• _EXERCISE REQUIREMENTS_: Begin at the first line below and copy each line exactly, ending with the line where "Depending on the electrical" appears.

*** Opening TASK MATERIAL ***

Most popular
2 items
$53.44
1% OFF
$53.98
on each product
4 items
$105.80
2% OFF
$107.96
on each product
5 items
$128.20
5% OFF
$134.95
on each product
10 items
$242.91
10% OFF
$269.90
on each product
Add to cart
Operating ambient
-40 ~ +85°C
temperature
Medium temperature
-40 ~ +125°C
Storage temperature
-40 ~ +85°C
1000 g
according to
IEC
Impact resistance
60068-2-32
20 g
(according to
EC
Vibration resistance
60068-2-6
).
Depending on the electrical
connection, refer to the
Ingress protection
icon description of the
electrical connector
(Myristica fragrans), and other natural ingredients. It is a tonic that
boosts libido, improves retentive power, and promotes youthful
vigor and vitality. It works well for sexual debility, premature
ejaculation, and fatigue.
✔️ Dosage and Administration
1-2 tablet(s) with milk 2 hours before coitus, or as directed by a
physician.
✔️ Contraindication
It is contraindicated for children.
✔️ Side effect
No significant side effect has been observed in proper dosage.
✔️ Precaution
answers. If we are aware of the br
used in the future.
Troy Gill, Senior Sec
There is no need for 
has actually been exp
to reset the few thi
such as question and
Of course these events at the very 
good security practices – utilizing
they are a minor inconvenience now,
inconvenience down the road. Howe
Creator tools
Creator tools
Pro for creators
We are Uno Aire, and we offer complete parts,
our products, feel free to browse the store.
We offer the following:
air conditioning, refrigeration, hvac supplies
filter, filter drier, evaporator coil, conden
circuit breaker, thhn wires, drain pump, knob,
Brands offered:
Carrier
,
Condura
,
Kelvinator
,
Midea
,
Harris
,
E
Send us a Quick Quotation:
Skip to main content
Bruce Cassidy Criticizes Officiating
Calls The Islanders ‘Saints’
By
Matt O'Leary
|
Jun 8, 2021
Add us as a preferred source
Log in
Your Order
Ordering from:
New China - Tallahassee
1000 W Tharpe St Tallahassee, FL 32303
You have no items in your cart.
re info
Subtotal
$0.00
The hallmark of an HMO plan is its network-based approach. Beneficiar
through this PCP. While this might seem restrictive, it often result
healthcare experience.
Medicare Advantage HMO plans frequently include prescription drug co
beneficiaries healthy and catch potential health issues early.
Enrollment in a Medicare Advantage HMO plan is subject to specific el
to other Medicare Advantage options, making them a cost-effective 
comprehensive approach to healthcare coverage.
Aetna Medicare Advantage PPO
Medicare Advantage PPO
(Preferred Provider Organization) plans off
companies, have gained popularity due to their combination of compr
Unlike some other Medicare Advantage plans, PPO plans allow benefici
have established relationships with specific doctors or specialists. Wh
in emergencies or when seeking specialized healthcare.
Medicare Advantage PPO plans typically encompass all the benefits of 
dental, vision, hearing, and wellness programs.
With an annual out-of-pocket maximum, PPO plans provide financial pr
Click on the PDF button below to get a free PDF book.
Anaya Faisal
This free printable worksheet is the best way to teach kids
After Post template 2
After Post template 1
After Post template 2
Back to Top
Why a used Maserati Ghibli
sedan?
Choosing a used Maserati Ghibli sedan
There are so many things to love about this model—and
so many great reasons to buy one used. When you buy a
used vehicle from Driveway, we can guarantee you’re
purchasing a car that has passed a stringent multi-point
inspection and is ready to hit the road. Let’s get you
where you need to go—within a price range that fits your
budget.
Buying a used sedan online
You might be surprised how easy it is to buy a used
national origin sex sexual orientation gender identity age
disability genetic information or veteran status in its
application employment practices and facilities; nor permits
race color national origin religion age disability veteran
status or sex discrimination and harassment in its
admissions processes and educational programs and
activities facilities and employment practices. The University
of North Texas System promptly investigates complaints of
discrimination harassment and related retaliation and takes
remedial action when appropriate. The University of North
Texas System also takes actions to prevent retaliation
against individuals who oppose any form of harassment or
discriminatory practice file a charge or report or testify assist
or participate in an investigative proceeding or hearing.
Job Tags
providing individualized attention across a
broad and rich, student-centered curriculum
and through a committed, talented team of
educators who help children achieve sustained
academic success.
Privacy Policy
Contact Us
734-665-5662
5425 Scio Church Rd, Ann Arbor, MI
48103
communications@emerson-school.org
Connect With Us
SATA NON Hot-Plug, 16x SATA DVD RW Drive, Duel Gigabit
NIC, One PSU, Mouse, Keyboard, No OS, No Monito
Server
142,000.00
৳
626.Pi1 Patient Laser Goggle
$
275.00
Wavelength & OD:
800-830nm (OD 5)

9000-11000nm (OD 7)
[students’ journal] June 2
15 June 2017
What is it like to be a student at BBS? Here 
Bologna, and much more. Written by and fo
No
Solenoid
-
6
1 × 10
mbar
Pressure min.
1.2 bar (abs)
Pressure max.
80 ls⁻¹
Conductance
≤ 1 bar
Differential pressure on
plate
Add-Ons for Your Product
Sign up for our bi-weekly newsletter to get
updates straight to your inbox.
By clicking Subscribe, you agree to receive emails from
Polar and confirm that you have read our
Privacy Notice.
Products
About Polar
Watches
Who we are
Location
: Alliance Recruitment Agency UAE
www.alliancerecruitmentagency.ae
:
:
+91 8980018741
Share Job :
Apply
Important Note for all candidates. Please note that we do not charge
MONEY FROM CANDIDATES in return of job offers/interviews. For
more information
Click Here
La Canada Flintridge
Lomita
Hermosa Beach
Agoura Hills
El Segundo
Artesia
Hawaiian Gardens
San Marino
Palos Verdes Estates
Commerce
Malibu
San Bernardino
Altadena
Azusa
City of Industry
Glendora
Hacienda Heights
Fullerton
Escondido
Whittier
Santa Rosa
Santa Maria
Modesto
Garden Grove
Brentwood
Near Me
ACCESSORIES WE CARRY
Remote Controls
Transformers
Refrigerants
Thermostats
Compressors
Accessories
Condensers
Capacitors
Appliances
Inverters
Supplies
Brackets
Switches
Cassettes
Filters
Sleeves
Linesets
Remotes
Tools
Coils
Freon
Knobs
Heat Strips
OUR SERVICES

*** Closing TASK MATERIAL ***

• _RESPONSE FOR THIS EXERCISE_:
Most popular
2 items
$53.44
1% OFF
$53.98
on each product
4 items
$105.80
2% OFF
$107.96
on each product
5 items
$128.20
5% OFF
$134.95
on each product
10 items
$242.91
10% OFF
$269.90
on each product
Add to cart
Operating ambient
-40 ~ +85°C
temperature
Medium temperature
-40 ~ +125°C
Storage temperature
-40 ~ +85°C
1000 g
according to
IEC
Impact resistance
60068-2-32
20 g
(according to
EC
Vibration resistance
60068-2-6
).
Depending on the electrical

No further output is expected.